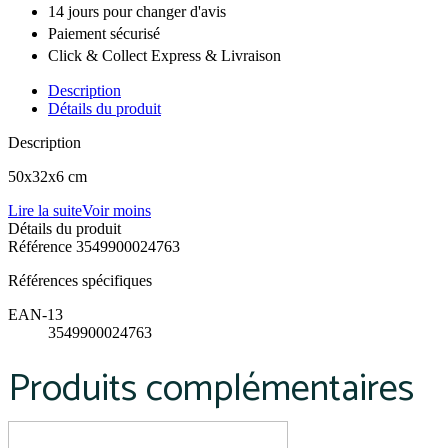
14 jours pour changer d'avis
Paiement sécurisé
Click & Collect Express & Livraison
Description
Détails du produit
Description
50x32x6 cm
Lire la suite
Voir moins
Détails du produit
Référence
3549900024763
Références spécifiques
EAN-13
3549900024763
Produits complémentaires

------------

PROBLEM TO SOLVE
Transcribe every line of text in the data above verbatim, omitting the pictures.

RESULT OF THIS EXERCISE
14 jours pour changer d'avis
Paiement sécurisé
Click & Collect Express & Livraison
Description
Détails du produit
Description
50x32x6 cm
Lire la suite
Voir moins
Détails du produit
Référence
3549900024763
Références spécifiques
EAN-13
3549900024763
Produits complémentaires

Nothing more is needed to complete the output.